Label transcription was outsourced to the commercial company Picturae, who subcontracted Alembo to do the transcription. Quality control on random subsets of the data was regularly carried out by Alembo, Pictuare and Meise Botanic Garden. Despite the data being delivered at a high standard, extensive data cleaning was required (12-60% of the fields needed adjustment depending on the field). The amount of data cleaning was a function of the type of field, whether it was standardised or free text, as well as the length of the string (the longer the string the greater the variance).

The main issue associated with data quality was legibility. Two factors were at work here: 1) orthography of the collectors was to some degree illegible; 2) the label information was obscured by something (often plant material). As transcribers only get to see a single specimen image at a time, this does not allow them to compare similar labels by the same collector. As a result the information transcribed is the best interpretation of the specimen label. The advantage of mass digitization and transcription, is that one can compare and analyse the data once the project has finished. Collectors often collect multiple specimens at the same collecting site, and herbaria tend to have many specimens from the same collector. These two factors allow information to be grouped and sorted, allowing for mass editing and cleaning of the data.

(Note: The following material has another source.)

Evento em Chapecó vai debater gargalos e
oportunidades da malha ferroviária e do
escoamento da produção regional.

The major transcription errors include:

  • Misinterpretation of certain characters e.g. a & o; 1 & 7; u & n; w & m; z & s, etc.;

  • Different versions of ‘same’ characters e.g. º vs °; «» vs " " vs “ ” vs ‘ ’; ß vs ss; æ vs ae; etc.;

  • Inconsistent use of accented characters e.g. o ò ó ô õ ö ŏ ø; ij ÿ; l ł; s š; u ü ū ũ ŭ; etc.;

  • The use of varying punctuation results in divergent strings;

  • Non-visible characters e.g. tabs, invisible spaces, line feed, etc.;

  • The switching of characters or numbers inadvertently;

  • Data entered into the wrong field due to confusion amongst taxa, collectors & places;

  • Data on the herbarium label that has been previously incorrectly transcribed from original label data resulting in wrong data (not technically a transcription error in this project);

  • The order in which the information was entered is variable (problem for long strings e.g. verbatim locality);

  • Transcriber not familiar with language on the label versus those who are.

First steps taken in data cleaning

  • Explore your data set, followed by some basic analysis;

  • Clean obvious mistakes:

  • Sort data, many things will group naturally;

  • Group data using ‘keywords’;

  • Trim fields;

  • Remove hidden characters;

  • Correct obvious spelling errors;

  • Standardise common symbols, accents & characters.

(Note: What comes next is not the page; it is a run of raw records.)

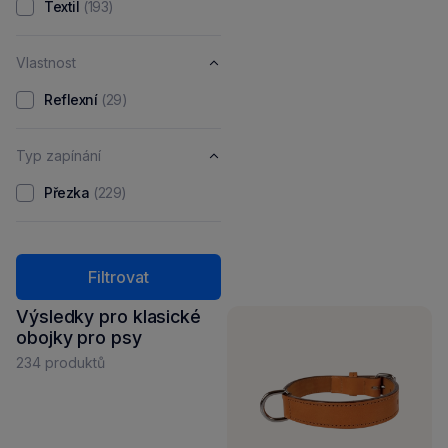
Textil
(193)
Vlastnost
Reflexní
(29)
Typ zapínání
Přezka
(229)
Filtrovat
Výsledky pro klasické
obojky pro psy
234 produktů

  • Standardise & normalise data where possible

  • Regroup or sort partially cleaned data

  • Use the data to clean the data e.g.

  • Standardised collector & country code fields help to clean incomplete date fields;

  • Country code can help correct the collector field & vice versa;

  • Collector birth & death dates can be used to inform interpretation of the collection year.

  • Repeat the above steps until most of the “noise” is reduced.

When one first looks at the data it appears messy and full of errors, like an unsharp image. The first phase of data cleaning is to reduce as much of the noise as possible, at this stage the image starts to come into focus. The second phase is data validation, where inconsistencies or incongruencies in the data are identified and corrected. The third phase is augmentation and linking of data; in this phase the specimen data is expanded to link to other sources of related information thereby giving added value to the specimens. In reality, these processes can happen simultaneously, but the bulk of the changes follow these stages. The first phase is almost entirely a manual process, but as these changes are often done in batches it proceeds at a reasonable pace. The remaining phases were corrected using automated and manual processes. Data cleaning is not a one-off process, it takes more time than is often allocated to this phase in projects. In time, cleaning data errors, will eventually bring the picture into focus.


mass digitization, transcribed data, data cleaning, transcription, standardise, normalise, linked data

Presenting author

Henry Engledow

Presented at

TDWG 2022


I would like to thank Sofie De Smedt & Ann Bogaerts for quality control & data cleaning; the DOE! Team for quality control; Picturae & Alembo for transcription & quality control; and the Flemish Government for financing the project.